**PROBLEM REQUIREMENTS**
Read the records below and copy each line that contains "Example".

RECORDED INFORMATION: Begin

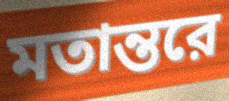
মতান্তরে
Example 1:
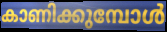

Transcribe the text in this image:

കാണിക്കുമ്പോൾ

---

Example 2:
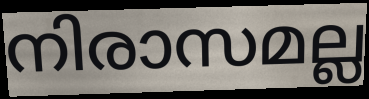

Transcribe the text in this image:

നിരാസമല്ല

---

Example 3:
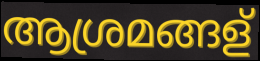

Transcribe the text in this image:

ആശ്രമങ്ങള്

RECORDED INFORMATION: End
RECORDED INFORMATION: Begin

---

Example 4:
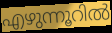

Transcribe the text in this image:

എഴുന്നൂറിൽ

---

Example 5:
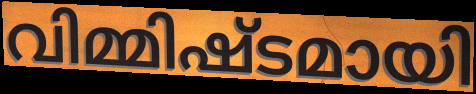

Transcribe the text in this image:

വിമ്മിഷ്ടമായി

RECORDED INFORMATION: End

**TASK RESPONSE**
Example 1:
Example 2:
Example 3:
Example 4:
Example 5:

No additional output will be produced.